___ TEXT FOR ANALYSIS
The Golden Statue Problem (or: When Power Starts Casting Statues of Itself)
- James Terry

- Feb 16
- 3 min read

There’s a moment in every decaying empire when the leader stops asking to be admired and starts requiring it. That’s when the art gets bigger, the gold gets thicker, and dissent starts to smell like smoke.
According to reporting by Donald Trump-watchers who still have the stomach for it, we’ve entered that phase. Again. Louder this time.
As Peter Baker of The New York Times lays out, Trump’s lifelong obsession with branding—his name etched, stamped, bolted, and gilded onto anything that will hold still long enough—has metastasised into something stranger and darker in his second act. It’s no longer just hotels and towers. It’s culture, government, and history itself being pressed into service as a mirror.
This is the guy who put his name over the John F. Kennedy Center for the Performing Arts, because subtlety is for people who don’t confuse legacy with signage. His admirers are now erecting a 15-foot, gold-plated statue of him at his Miami golf course. They’re calling it Don Colossus, which sounds like something dreamed up in a writers’ room at Saturday Night Live, except nobody yells “cut,” and the cheques clear.
And it doesn’t stop at fandom. There’s talk—real talk—about naming battleships after him. About christening White House renovations with his own surname. One loyalist even floated the idea of renaming the moon, because when you run out of buildings and weapons platforms, celestial bodies are the next logical step.
______
___ RECORDS SHOWN
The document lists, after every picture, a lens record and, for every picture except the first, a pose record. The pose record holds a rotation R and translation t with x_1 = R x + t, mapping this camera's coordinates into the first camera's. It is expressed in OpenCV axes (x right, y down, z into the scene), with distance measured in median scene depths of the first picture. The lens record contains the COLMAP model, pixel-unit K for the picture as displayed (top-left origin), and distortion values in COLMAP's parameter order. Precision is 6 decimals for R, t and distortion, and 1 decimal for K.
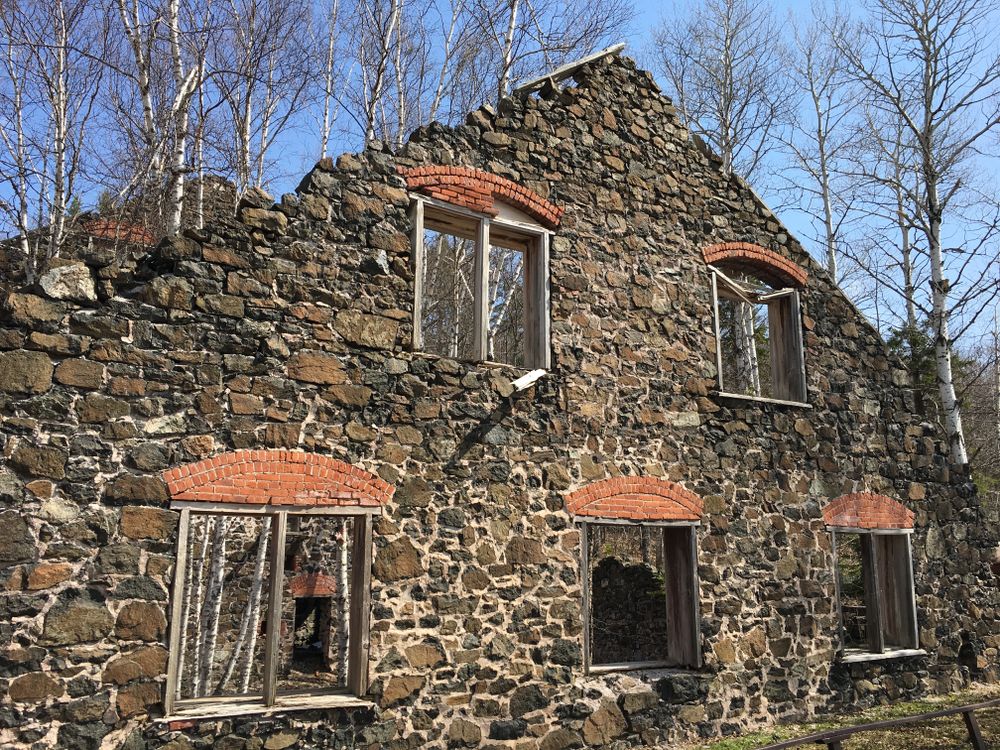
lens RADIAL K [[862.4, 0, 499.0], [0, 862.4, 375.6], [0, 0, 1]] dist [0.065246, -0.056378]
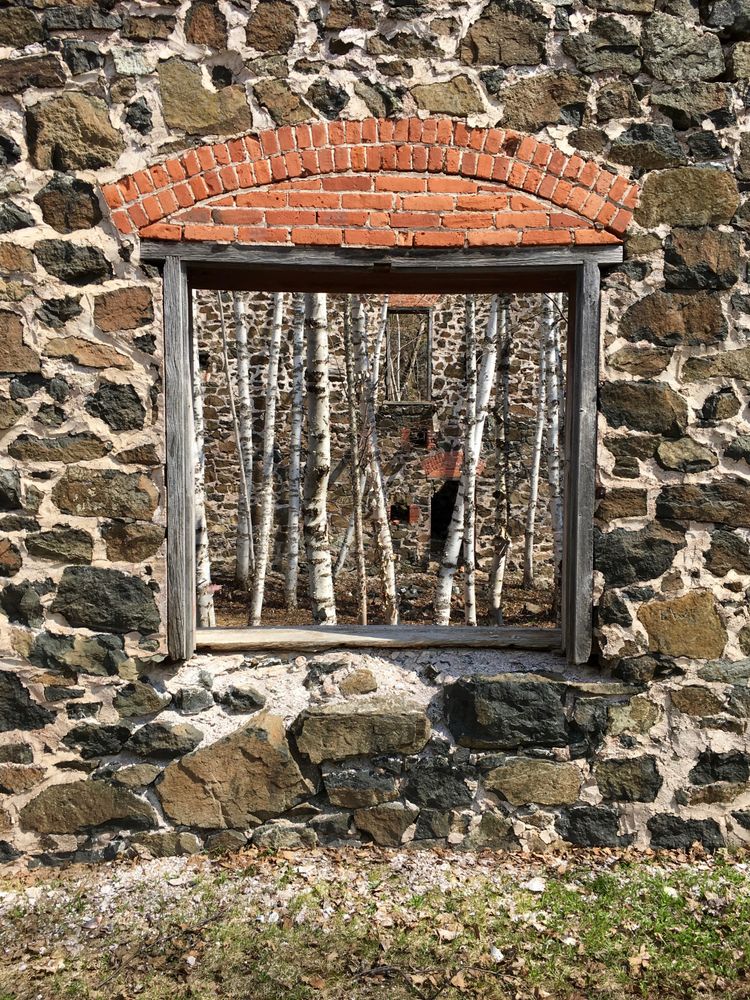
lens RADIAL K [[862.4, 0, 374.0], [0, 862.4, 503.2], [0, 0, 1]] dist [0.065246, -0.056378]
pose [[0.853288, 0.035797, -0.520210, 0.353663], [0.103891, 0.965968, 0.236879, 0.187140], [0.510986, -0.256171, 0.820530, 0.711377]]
______
___ RECORDS SHOWN
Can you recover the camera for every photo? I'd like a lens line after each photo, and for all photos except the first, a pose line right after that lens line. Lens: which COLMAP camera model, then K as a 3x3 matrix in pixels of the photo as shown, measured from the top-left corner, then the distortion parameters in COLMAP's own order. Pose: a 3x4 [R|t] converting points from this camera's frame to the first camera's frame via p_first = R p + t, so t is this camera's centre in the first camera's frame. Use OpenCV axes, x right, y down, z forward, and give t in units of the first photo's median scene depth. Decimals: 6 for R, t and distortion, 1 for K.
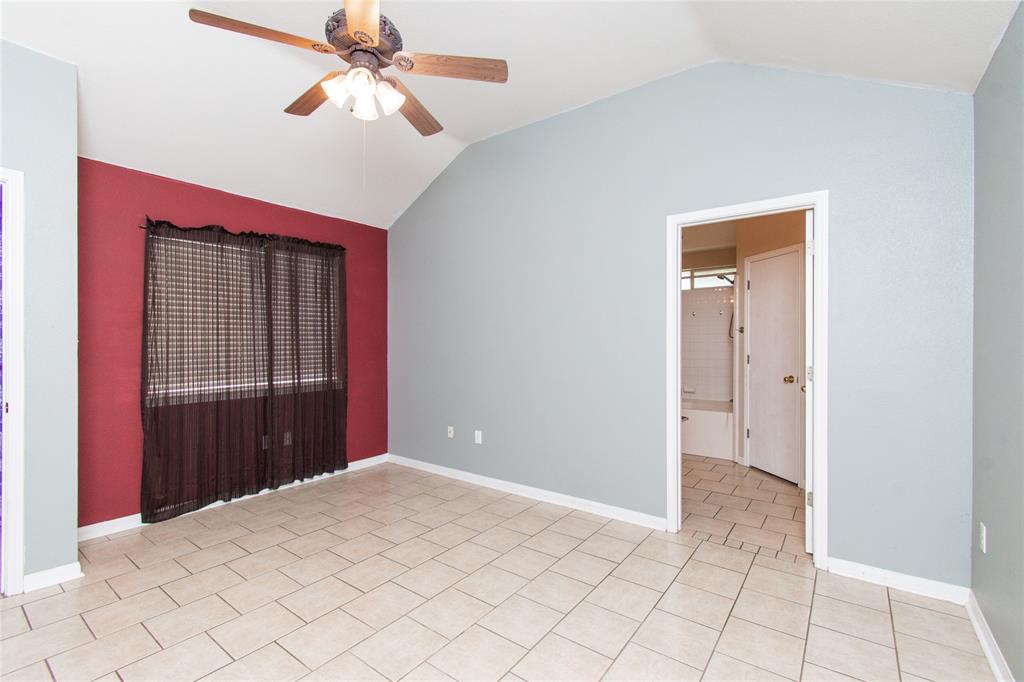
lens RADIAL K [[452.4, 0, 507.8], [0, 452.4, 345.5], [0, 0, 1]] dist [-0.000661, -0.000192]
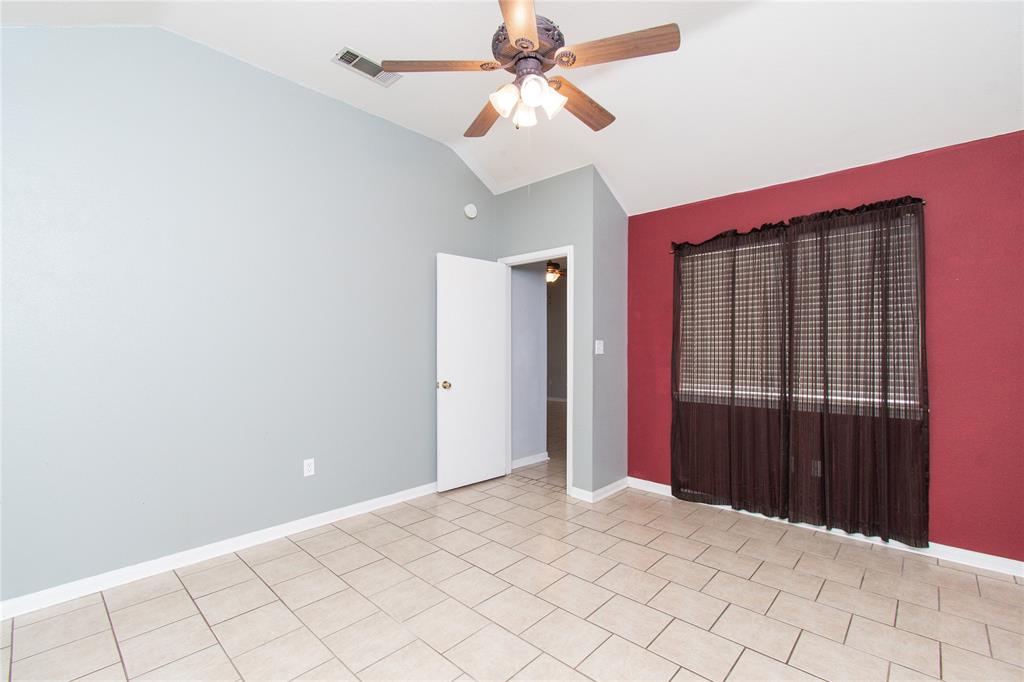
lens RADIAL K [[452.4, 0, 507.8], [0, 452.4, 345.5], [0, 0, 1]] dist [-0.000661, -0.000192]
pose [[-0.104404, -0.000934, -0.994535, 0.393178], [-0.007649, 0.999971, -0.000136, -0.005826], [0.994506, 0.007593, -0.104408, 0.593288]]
______
REQUIREMENT 1: According to the golden statue piece, how tall is the statue that Trump's admirers are erecting at his Miami golf course?
REQUIREMENT 2: Rewrite everything in the golden statue piece from "The Golden Statue" down to "Louder this time.", putting "republic" in place of "empire".
You can leave the records aside; they play no part in this work.

RESPONSE AREA 1: It is 15 feet tall.

RESPONSE AREA 2:
The Golden Statue Problem (or: When Power Starts Casting Statues of Itself)
- James Terry

- Feb 16
- 3 min read

There’s a moment in every decaying republic when the leader stops asking to be admired and starts requiring it. That’s when the art gets bigger, the gold gets thicker, and dissent starts to smell like smoke.
According to reporting by Donald Trump-watchers who still have the stomach for it, we’ve entered that phase. Again. Louder this time.